Nous nous demandons s'il faut deux référentiels, européen et américain. En Allemagne, il y a trois états : un état pour les impôts, un état pour les comptes sociaux et un état pour les comptes consolidés. Faut-il aller vers cette situation ? Ce serait très bénéfique d'avoir un seul langage commun.

Par ailleurs, je suis heureux que l'on parle de retour au principe de prudence dans une vision prospective, qui est un retour au bon sens.

Debut de section - Permalien
Philippe Messager, président de l'association française des trésoriers d'entreprise

D'un côté, il y a les normes comptables et la sphère financière et, de l'autre, il y a les normes et la sphère des entreprises. Nous ne sommes pas sur les mêmes niveaux de risques. Pour les entreprises, les normes ont apporté des bases de comparaison et ont permis à certains groupes européens de participer à la mondialisation.

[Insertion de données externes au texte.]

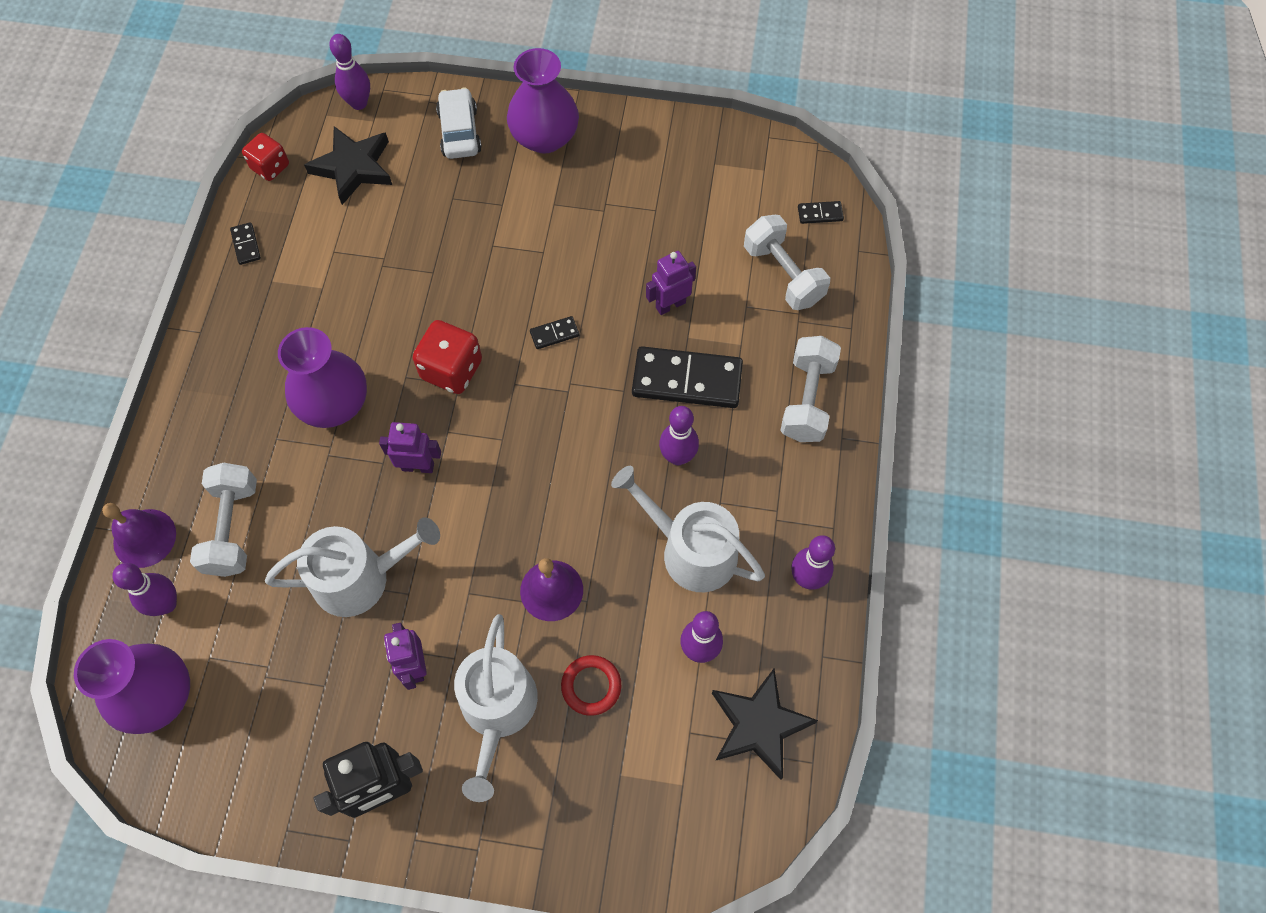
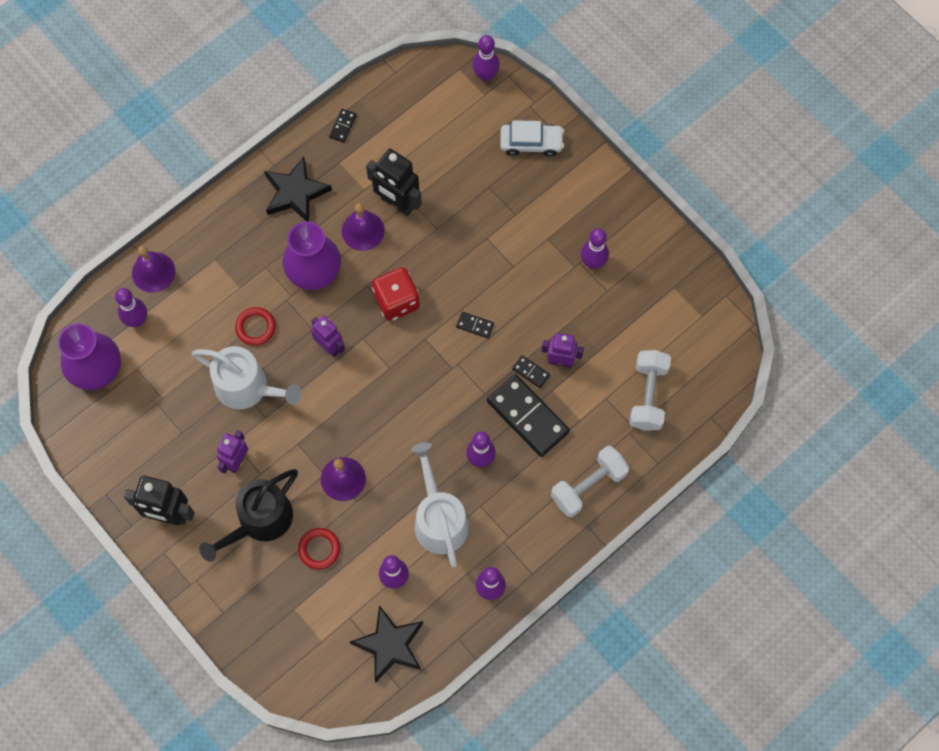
camera: 40 degrees right, 5 degrees up
white dumbbell [190,463,257,577] -> none
red dice [242,133,289,181] -> none
black star [304,126,392,205] -> black star moved to [264,156,332,221]
white car [436,87,482,159] -> white car turned 60 degrees clockwise [500,120,564,157]
white watering can [454,614,538,802] -> black watering can [199,469,298,562]
purple vase [507,48,579,154] -> none
black domino [798,201,844,224] -> black domino moved to [512,355,550,388]
none -> red ring [235,307,276,346]
none -> purple bell [342,203,385,251]
none -> black robot [366,149,422,216]
none -> purple bowling pin [581,228,609,269]

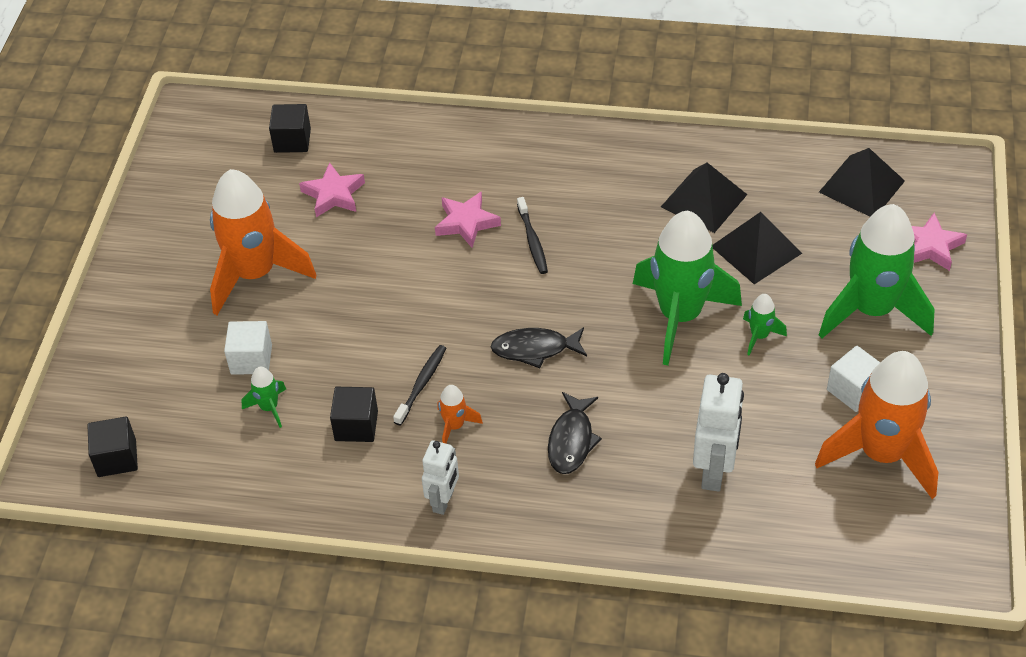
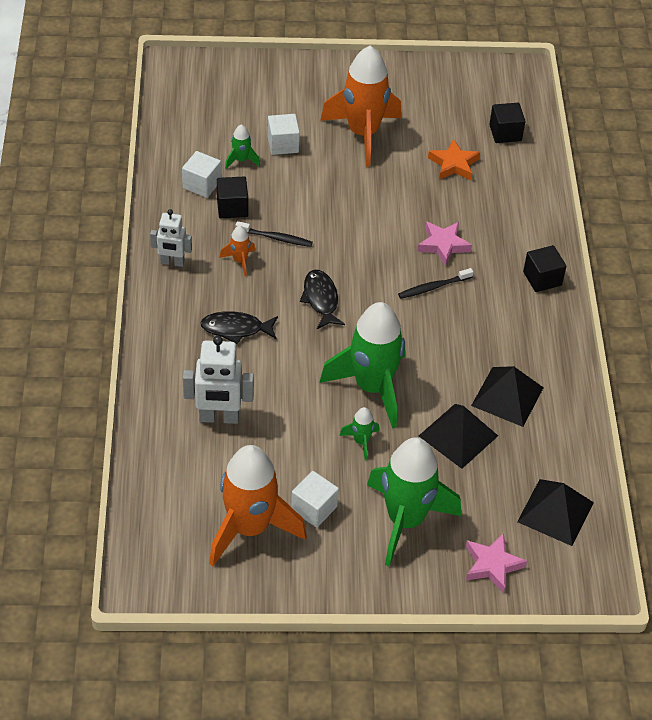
camera: 75 degrees right, 0 degrees up
black cube [87,417,138,477] -> black cube moved to [523,245,566,292]
pink star [299,162,365,217] -> orange star [428,139,480,180]
none -> white cube [182,151,221,198]

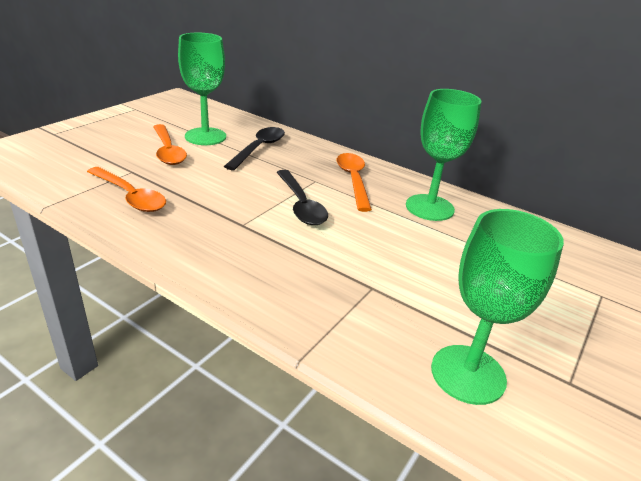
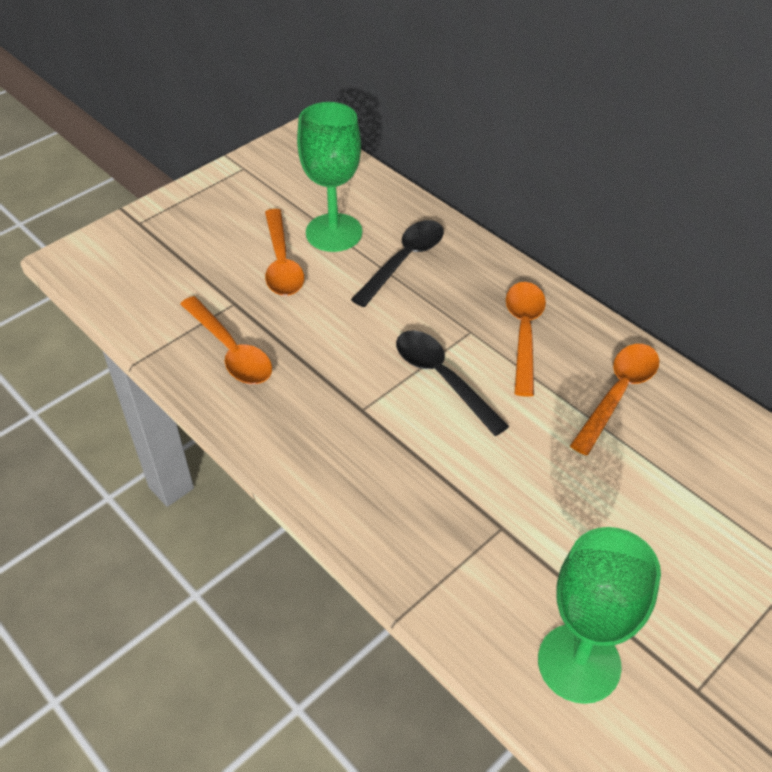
camera: 15 degrees right, 15 degrees up
black spoon [276,170,328,225] -> black spoon turned 150 degrees clockwise [396,331,509,436]
green goblet [406,89,481,221] -> orange spoon [570,344,660,455]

Mais il ne faut pas faire de l'art pour l'art. Or, aujourd'hui, j'ai l'impression qu'on se complaît dans un nombrilisme normatif, déconnecté des besoins des entreprises. Par exemple, lorsqu'une entreprise constitue des positions de change, la norme IS 39 ne vous permet pas de compenser les positions de sens contraire car ce n'est pas considéré comme une position de couverture. De la même manière quand il s'agit de couvrir une campagne de promotion.

Pour Carrefour, nous avons parlé de la dissociation entre l'activité commerciale de cette entreprise et les infrastructures utilisées : les IFRS ont apporté une réponse intéressante, puisqu'on va considérer l'activité dans son ensemble et pas seulement l'activité commerciale. En effet, pour pouvoir vendre convenablement, on a besoin d'infrastructures, donc les normes permettent de consolider ces actifs à travers des règles particulières

Aujourd'hui, les normes comptables pourraient nous amener à pratiquement sombrer dans le ridicule : lorsqu'une entreprise loue un appartement pour un cadre expatrié, les normes comptables vous invitent à consolider l'appartement en question ! Il faut garder à l'esprit le substrat économique et les besoins économiques. Un analyste me disait récemment que, pour apprécier un crédit, il n'avait besoin que de l'EBITDA, mais d'un EBITDA pur, débarrassé des événements exceptionnels comme par exemple les plus-values de cession.

Debut de section - PermalienPhoto de Philippe Marini

Merci à nos intervenants. Nous avons vu qu'il s'agit d'un sujet qui, au-delà de sa technicité, peut susciter quelques passions.